Kutipan Terpilih »
· · ·

Penangguran, adalah hal yang pertama kali dirasakan oleh mayoritas masyarakat akibat berubahnya status pengelolaan tersebut. Masyarakat tidak bisa menggarap kembali lahan di lereng ciremai yang biasa ia garap ketika masa perhutani, mereka kehilangan pekerjaan dan sumber penghidupan. Ditambah tidak ada keahlian yang mereka miliki kecuali bertani dan bercocok tanam karena ini yang mereka lakukan sejak dulu.

Beraih Profesi menjadi penambang batu, kondisi menganggur membuat masyarakat mencari profesi dan sumber penghasilan apapun untuk bertahan hidup, salah satunya adalah dengan menjadi penambang batu tradisional. Keberadaan perbukitan batu rupanya menjadi berkah bagi masyarakat Cisantana sebab ini menjadi sumber penghasilan baru mereka untuk bertahan hidup. namun profesi ini disebut ilegal oleh pemerintah sebab peraturan dari pemerintah kabupaten kuningan melarang segala aktivitas pertambangan di wilayahnya. Hal ini menjadikan profesi penambang batu ini pun tidak menjadi tumpuan utama masyarakat.

Kondisi tersebut membuat masyarakat harus mencara lain untuk bisa bertahan hidup, dan yang dilakuakan oleh masyarakat cisantana pada saat itu adalah membangun destinasi wisata Sukageri View yang dibangun dan dikelola secara kelompok. Wisata sukageri view ini  terletak tepat berada di bekas tambang batu yang kemudian disulap menjadi menjadi tempat camping dan didirikan berbagai fasilitas umum seperti kamar mandi, kantin, tempat ibadah serta spot foto yang menjadi daya tarik destinasi wisata ini.

Keberadaan destinasi wisata di lereng ciremai bukanlah hal yang baru, sebelum statusnyapun menjadi Taman Nasional, sudah berdiri destinasi-destinasi wisata di lereng ciremai namun jumlah nya belum terlalu banyak dan masih belum digandrungi oleh masyarakat Cisantana sebagai sumber penghasilan sebab pada saat itu masyarakat sudah makmur dari bertani di lereng Ciremai. Pada saat itu di wilayah cisantana sendiri, hanya ada wisata bumi perkemahan palutungan, itu pun dikelola secara privat. Baru ketika statusnya telah berubah menjadi taman nasional, wisata-wisata di lereng ciremai mulai menjamur.

· · ·

Tugas 1 » Tambahkan -110 pada setiap angka dalam titik kunci (x, y, d) di entri, mulai dari baris yang memuat "right shoulder: (110, 336, 3)" sampai baris yang memuat "left knee: (206, 435, 13)", kedua baris itu termasuk. Tulis ulang seluruh baris tersebut dan biarkan kotak orang tanpa perubahan.
Entri data ini sama sekali tidak berhubungan dengan kutipan di atas.

· · ·

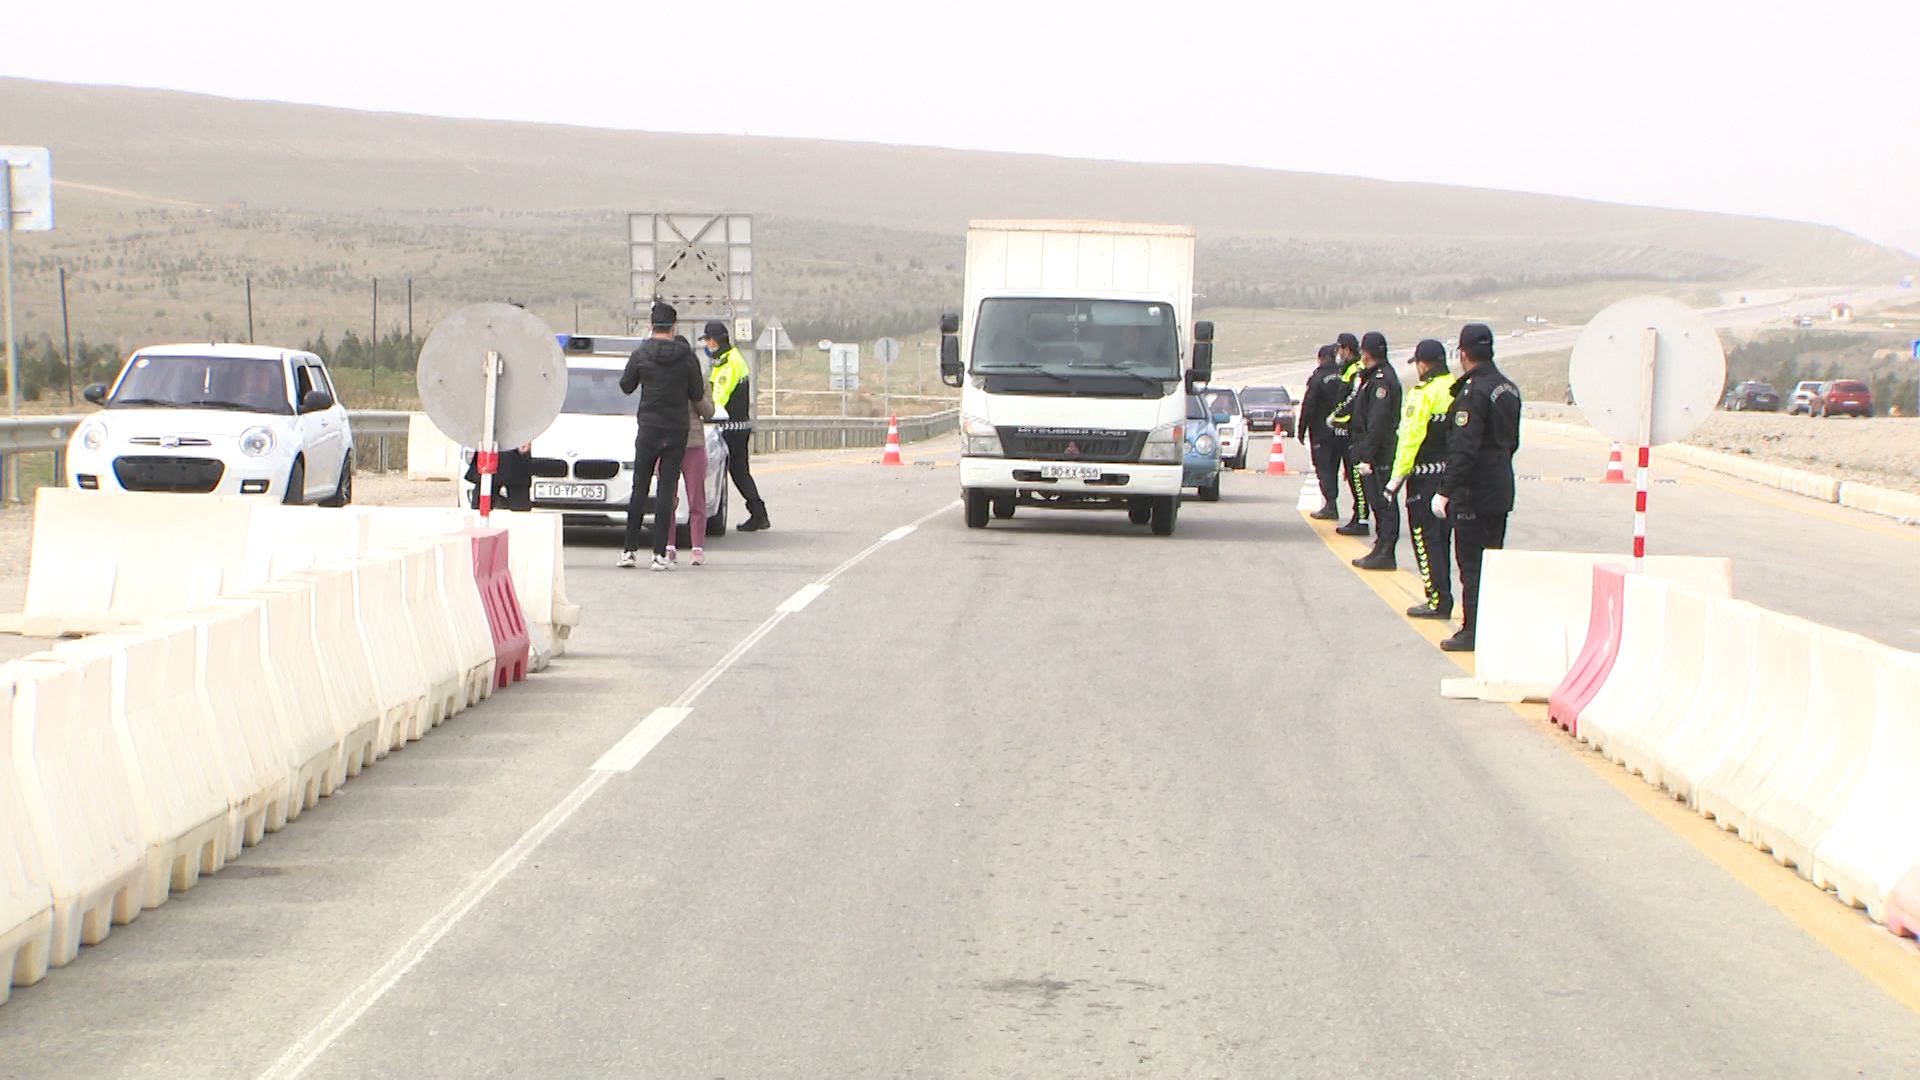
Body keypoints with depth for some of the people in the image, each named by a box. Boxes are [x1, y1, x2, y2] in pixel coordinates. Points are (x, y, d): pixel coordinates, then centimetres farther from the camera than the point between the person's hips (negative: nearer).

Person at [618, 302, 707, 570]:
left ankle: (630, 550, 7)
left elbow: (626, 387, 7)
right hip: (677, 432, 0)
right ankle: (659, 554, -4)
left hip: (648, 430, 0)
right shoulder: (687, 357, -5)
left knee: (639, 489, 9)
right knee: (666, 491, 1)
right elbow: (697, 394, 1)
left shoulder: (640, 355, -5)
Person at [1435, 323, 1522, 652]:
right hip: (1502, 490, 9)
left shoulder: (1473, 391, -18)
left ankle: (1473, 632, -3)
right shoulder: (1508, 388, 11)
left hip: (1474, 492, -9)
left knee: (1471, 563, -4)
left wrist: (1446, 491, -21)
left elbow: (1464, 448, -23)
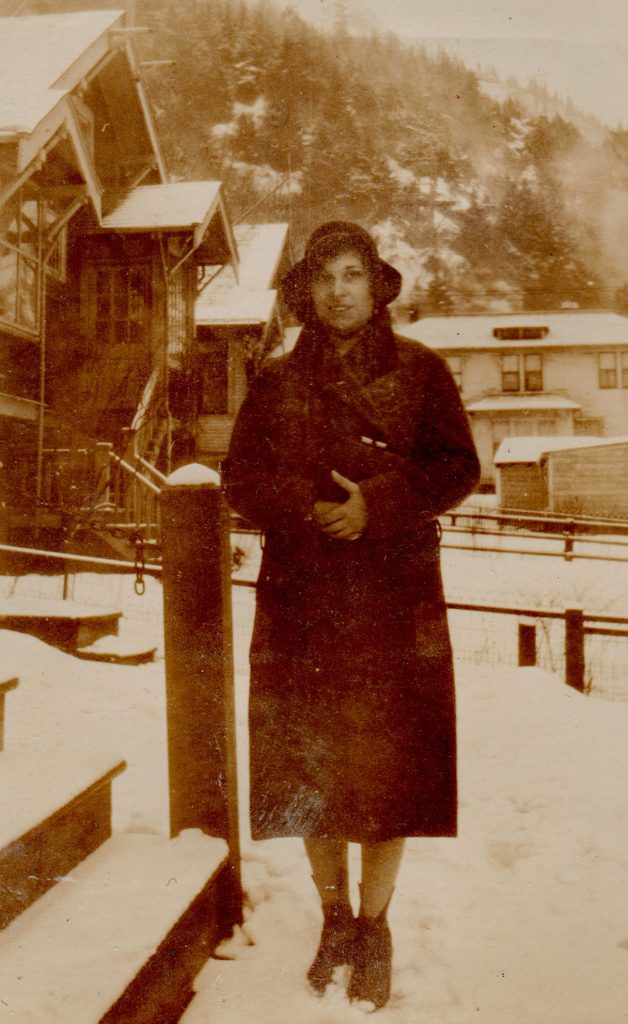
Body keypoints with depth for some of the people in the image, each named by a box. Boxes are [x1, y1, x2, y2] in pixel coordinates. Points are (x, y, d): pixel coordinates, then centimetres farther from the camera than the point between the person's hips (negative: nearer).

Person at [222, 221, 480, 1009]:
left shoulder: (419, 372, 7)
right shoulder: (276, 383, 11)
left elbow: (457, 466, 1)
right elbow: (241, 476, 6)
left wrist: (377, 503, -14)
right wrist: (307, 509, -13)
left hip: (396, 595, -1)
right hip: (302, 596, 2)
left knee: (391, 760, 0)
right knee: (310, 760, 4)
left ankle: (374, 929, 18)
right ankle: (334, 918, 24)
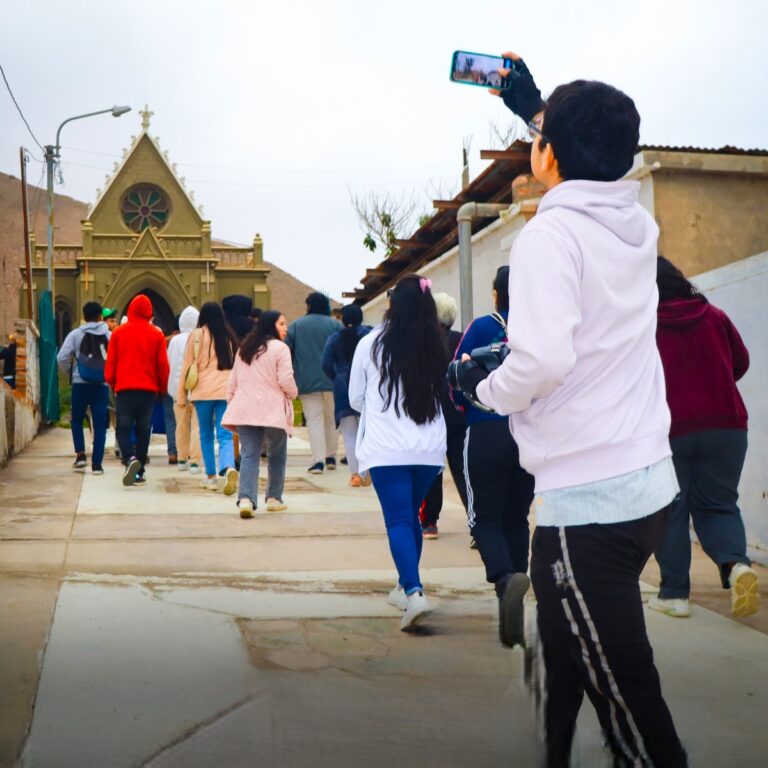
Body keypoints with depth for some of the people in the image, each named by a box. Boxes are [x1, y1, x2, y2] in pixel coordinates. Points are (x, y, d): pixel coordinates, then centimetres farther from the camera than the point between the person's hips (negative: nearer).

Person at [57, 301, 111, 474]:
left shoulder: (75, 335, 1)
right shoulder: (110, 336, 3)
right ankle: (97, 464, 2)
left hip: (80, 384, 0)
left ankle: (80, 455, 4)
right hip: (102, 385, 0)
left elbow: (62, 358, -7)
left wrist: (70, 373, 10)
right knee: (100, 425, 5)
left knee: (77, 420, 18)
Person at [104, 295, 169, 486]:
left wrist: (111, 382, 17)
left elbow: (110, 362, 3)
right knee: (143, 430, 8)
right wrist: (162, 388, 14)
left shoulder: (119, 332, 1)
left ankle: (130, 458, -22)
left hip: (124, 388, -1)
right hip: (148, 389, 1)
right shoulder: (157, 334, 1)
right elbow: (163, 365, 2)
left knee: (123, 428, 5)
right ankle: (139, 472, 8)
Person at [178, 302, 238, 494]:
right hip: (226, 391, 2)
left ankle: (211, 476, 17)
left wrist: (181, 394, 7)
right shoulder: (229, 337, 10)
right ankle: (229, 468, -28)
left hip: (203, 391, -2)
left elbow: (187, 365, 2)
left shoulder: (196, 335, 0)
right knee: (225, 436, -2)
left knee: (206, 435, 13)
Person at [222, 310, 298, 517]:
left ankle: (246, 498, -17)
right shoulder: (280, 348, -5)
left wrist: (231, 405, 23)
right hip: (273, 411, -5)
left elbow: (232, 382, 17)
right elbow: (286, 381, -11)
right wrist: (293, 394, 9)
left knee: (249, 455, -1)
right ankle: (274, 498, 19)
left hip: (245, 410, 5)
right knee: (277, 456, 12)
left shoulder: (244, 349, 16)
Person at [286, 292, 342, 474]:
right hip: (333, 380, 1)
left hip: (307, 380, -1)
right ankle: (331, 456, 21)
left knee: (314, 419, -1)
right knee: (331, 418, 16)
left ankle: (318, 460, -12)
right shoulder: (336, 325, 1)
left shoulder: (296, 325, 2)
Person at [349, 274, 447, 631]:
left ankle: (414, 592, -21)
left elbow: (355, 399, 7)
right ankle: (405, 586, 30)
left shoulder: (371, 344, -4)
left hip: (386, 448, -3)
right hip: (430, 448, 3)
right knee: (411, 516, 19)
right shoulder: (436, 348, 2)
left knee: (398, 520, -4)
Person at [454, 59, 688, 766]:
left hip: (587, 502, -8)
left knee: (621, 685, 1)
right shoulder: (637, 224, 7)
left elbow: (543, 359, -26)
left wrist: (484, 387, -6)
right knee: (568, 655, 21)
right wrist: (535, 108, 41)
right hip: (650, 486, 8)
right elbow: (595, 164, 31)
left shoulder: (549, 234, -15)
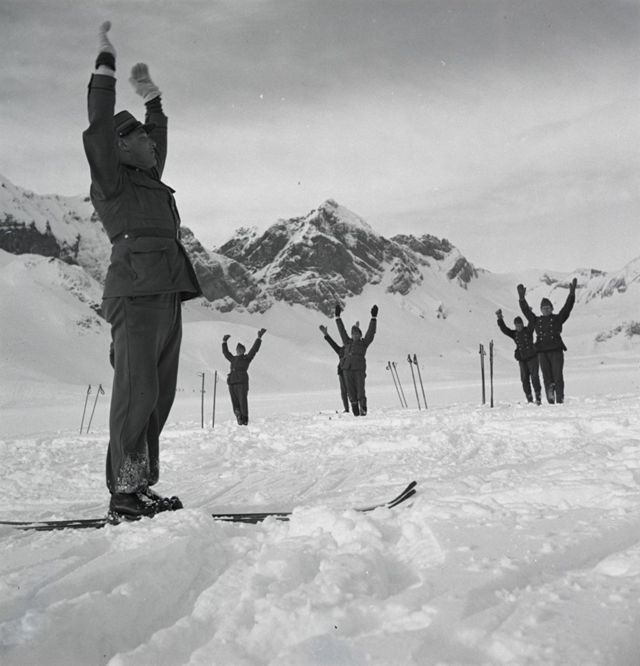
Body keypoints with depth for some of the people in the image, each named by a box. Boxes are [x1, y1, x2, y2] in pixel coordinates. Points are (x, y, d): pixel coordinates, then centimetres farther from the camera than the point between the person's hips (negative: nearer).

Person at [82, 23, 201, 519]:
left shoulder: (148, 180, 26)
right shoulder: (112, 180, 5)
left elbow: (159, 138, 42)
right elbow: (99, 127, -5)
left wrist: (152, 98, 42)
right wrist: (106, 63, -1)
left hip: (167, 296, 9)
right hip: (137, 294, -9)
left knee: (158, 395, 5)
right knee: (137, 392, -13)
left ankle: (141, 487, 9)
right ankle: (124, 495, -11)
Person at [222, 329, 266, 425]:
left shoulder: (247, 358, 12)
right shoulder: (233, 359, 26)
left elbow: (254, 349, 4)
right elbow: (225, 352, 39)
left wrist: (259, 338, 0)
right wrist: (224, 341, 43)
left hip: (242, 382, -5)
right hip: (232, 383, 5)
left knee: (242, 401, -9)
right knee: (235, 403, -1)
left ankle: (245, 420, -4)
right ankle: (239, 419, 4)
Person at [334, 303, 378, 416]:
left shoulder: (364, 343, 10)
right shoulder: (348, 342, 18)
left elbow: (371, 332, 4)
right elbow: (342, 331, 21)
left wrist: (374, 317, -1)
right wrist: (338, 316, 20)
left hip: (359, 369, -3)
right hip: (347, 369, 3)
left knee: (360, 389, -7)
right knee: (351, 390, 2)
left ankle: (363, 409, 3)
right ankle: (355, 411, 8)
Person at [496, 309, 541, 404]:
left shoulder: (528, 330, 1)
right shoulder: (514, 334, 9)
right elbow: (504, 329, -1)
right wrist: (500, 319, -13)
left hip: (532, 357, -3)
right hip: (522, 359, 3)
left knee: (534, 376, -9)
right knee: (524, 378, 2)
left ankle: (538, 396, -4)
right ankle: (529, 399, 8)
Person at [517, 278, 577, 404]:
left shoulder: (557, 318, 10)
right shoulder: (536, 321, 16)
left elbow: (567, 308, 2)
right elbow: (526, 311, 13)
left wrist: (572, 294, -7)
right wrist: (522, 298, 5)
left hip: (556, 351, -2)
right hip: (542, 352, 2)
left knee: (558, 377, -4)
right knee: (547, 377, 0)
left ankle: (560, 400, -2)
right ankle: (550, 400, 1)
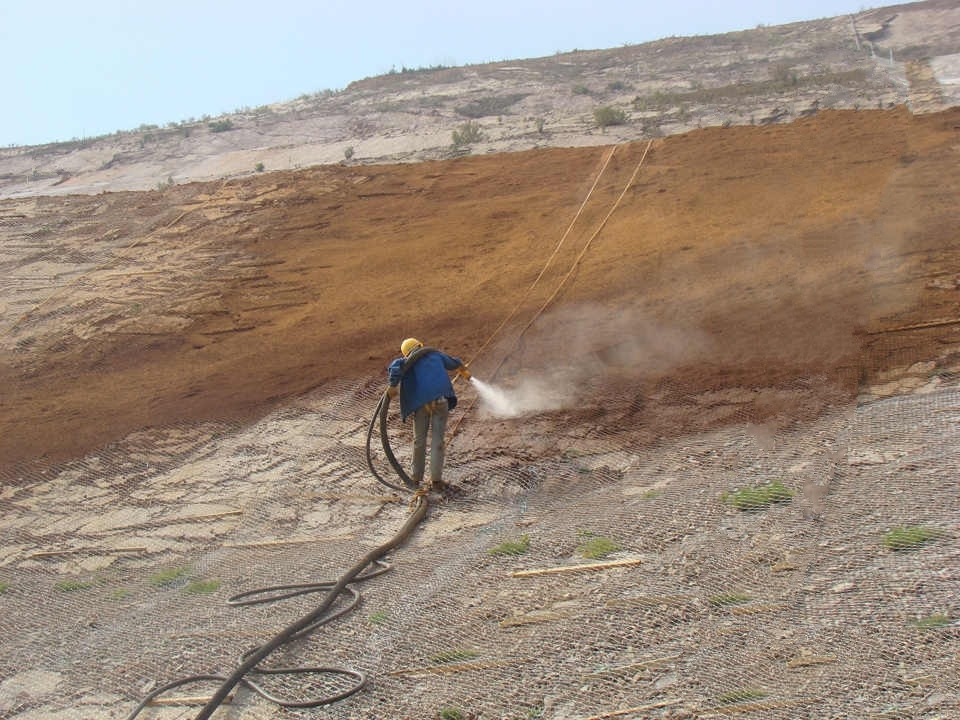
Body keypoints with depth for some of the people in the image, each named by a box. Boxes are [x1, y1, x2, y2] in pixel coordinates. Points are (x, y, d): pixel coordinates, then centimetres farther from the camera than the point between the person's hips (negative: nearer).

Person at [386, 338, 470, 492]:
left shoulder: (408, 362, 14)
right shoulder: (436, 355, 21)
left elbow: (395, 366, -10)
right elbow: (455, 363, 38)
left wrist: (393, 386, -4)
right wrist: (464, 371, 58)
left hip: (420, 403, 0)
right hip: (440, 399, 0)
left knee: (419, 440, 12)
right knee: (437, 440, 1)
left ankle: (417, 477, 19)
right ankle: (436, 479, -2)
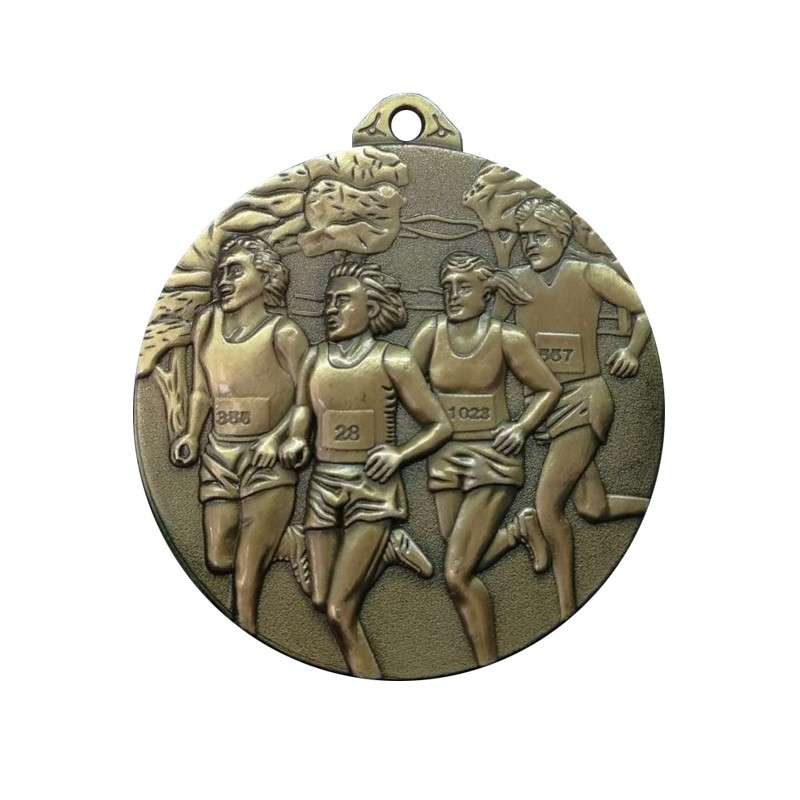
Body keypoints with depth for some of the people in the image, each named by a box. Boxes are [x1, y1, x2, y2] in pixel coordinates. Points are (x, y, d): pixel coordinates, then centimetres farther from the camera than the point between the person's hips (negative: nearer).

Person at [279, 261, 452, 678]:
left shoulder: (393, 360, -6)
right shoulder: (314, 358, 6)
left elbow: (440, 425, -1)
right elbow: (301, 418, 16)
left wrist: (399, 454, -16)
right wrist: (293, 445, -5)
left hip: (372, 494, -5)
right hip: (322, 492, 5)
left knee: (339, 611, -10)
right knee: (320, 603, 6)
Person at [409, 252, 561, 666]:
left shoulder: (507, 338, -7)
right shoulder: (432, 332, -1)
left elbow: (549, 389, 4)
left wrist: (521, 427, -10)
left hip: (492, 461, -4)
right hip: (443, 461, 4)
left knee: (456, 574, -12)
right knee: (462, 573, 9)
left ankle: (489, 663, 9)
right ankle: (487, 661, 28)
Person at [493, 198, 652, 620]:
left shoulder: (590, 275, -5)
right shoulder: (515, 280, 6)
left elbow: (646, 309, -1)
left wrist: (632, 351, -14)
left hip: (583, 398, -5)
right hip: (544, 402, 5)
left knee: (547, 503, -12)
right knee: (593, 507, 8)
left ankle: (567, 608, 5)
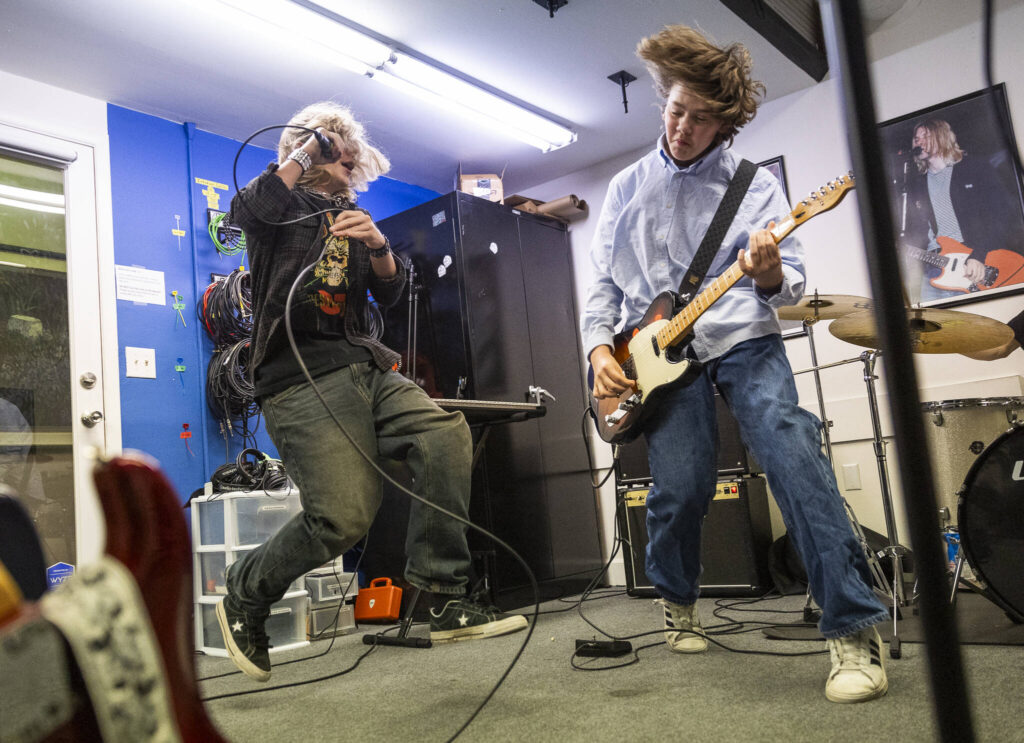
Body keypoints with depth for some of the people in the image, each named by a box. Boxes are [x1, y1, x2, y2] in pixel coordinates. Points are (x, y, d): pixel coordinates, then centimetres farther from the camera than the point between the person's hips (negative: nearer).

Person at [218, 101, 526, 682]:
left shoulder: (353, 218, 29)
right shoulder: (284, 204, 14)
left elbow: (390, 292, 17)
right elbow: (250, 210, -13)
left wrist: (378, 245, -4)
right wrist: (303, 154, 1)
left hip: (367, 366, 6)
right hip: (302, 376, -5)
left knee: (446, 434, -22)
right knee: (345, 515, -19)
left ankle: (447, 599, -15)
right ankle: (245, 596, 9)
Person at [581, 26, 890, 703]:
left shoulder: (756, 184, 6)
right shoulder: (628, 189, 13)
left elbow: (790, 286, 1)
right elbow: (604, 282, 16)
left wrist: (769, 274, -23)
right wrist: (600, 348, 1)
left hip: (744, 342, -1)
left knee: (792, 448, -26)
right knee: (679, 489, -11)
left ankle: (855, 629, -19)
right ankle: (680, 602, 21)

· · ·

Tugas 2 » Salin bagian kutipan tentang Cisantana dari "Keberadaan destinasi wisata" sampai "ciremai mulai menjamur.", kedua ujungnya termasuk.

Jawaban Tertulis 1 »
right shoulder: (0, 226, -107)
right ankle: (-13, 354, -108)
left hip: (-30, 274, -110)
left ankle: (-30, 345, -106)
right hip: (-8, 275, -110)
left elbow: (-48, 248, -117)
left wrist: (-40, 263, -100)
right knee: (-10, 315, -105)
left knee: (-33, 310, -92)
Person at [104, 295, 169, 486]:
left wrist: (1, 272, -93)
left elbow: (0, 252, -107)
right knee: (33, 320, -102)
right wrist: (52, 278, -96)
left shoulder: (9, 222, -109)
left ankle: (20, 348, -132)
left hip: (14, 278, -111)
right hip: (38, 279, -109)
right shoulder: (47, 224, -109)
right elbow: (53, 255, -108)
left knee: (13, 318, -105)
right ankle: (29, 362, -102)
Person at [178, 302, 238, 494]:
right hip: (116, 281, -108)
left ankle: (101, 366, -93)
left wrist: (71, 284, -103)
right shoulder: (119, 227, -100)
right ankle: (119, 358, -138)
left hip: (93, 281, -112)
left elbow: (77, 255, -108)
left shoulder: (86, 225, -110)
right knee: (115, 326, -112)
left knee: (96, 325, -97)

Jawaban Tertulis 2 »
Keberadaan destinasi wisata di lereng ciremai bukanlah hal yang baru, sebelum statusnyapun menjadi Taman Nasional, sudah berdiri destinasi-destinasi wisata di lereng ciremai namun jumlah nya belum terlalu banyak dan masih belum digandrungi oleh masyarakat Cisantana sebagai sumber penghasilan sebab pada saat itu masyarakat sudah makmur dari bertani di lereng Ciremai. Pada saat itu di wilayah cisantana sendiri, hanya ada wisata bumi perkemahan palutungan, itu pun dikelola secara privat. Baru ketika statusnya telah berubah menjadi taman nasional, wisata-wisata di lereng ciremai mulai menjamur.